Nitric Oxide Accounts for Postischemic Cardioprotection Resulting from Angiotensin-Converting Enzyme Inhibition

Abstract

Summary The cardioprotective effect of angiotensin-converting enzyme (ACE) inhibitors in cardiac ischemia/reperfusion damage is assumed to result largely from inhibition of the enzymatic breakdown of endogenous bradykinin (BK). We assessed the role of nitric oxide (NO) in mediating the beneficial actions of BK and the possible mechanism of the effect of NO. We experimentally infringed myocardial function in a working guinea pig heart preparation by ischemia (15 min) and reperfusion. The parameter external heart work (EHW), determined before and after ischemia, served as criterion for quantitation of recovery.
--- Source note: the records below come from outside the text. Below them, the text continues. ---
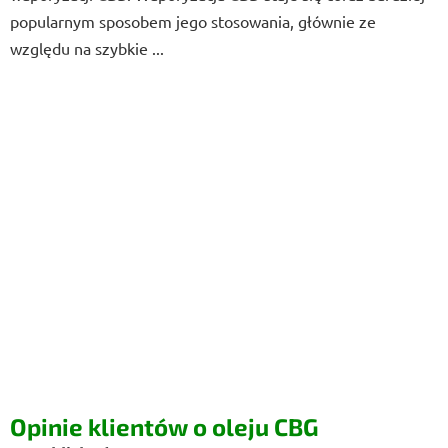
popularnym sposobem jego stosowania, głównie ze
względu na szybkie ...
Opinie klientów o oleju CBG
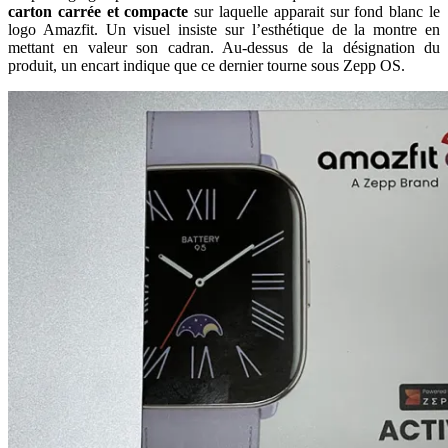
carton carrée et compacte
sur laquelle apparait sur fond blanc le
logo Amazfit. Un visuel insiste sur l’esthétique de la montre en
mettant en valeur son cadran. Au-dessus de la désignation du
produit, un encart indique que ce dernier tourne sous Zepp OS.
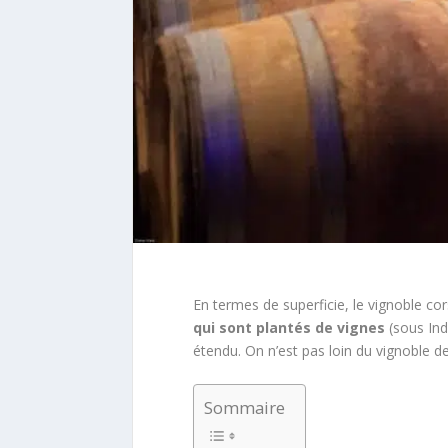
En termes de superficie, le vignoble co
qui sont plantés de vignes
(sous Ind
étendu. On n’est pas loin du vignoble d
Sommaire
We assessed oxidative stress during reperfusion by measuring glutathione release in coronary venous effluent; lactate release was used as a measure of ischemie challenge. The principal ability of NO to scavenge oxygen radicals was separately investigated in a chemiluminescence (CL) assay with the NO-donor sodium nitroprusside (SNP) and lucigenin. The ACE inhibitor ramiprilat (RT 25 μM) improved postischemic function significantly (55% recovery of EHW vs. 29% for controls). BK 1 nM was even more cardioprotective (71% recovery). The NO-synthase inhibitor N^g-nitro-L-arginine (NOLAG 10 μM) inhibited the effects of RT and BK (18% recovery each). SNP (0.3 μM) improved recovery to 57%. the prostacyclin analogue iloprost (ILO, 0.1 and 3 nM) had no beneficial effect (21 and 20% recovery, respectively). With 8-bromo-cyclicGMP, a membrane-permeable cGMP analogue, function was not better than control (30% recovery). Release of glutathione during reperfusion was decreased by the three compounds known to increase NO concentration in the heart; lactate release was the same in all groups. In the CL studies, SNP concentration-dependently extinguished the light signal elicited by reactive oxygen species generated by hypoxanthine-xanthine oxidase or by hypochlorous acid (HOCI). Thus, NO was responsible for the BK-mediated cardioprotective action of RT in our model, presumably by acting directly as an oxygen radical scavenger during reperfusion.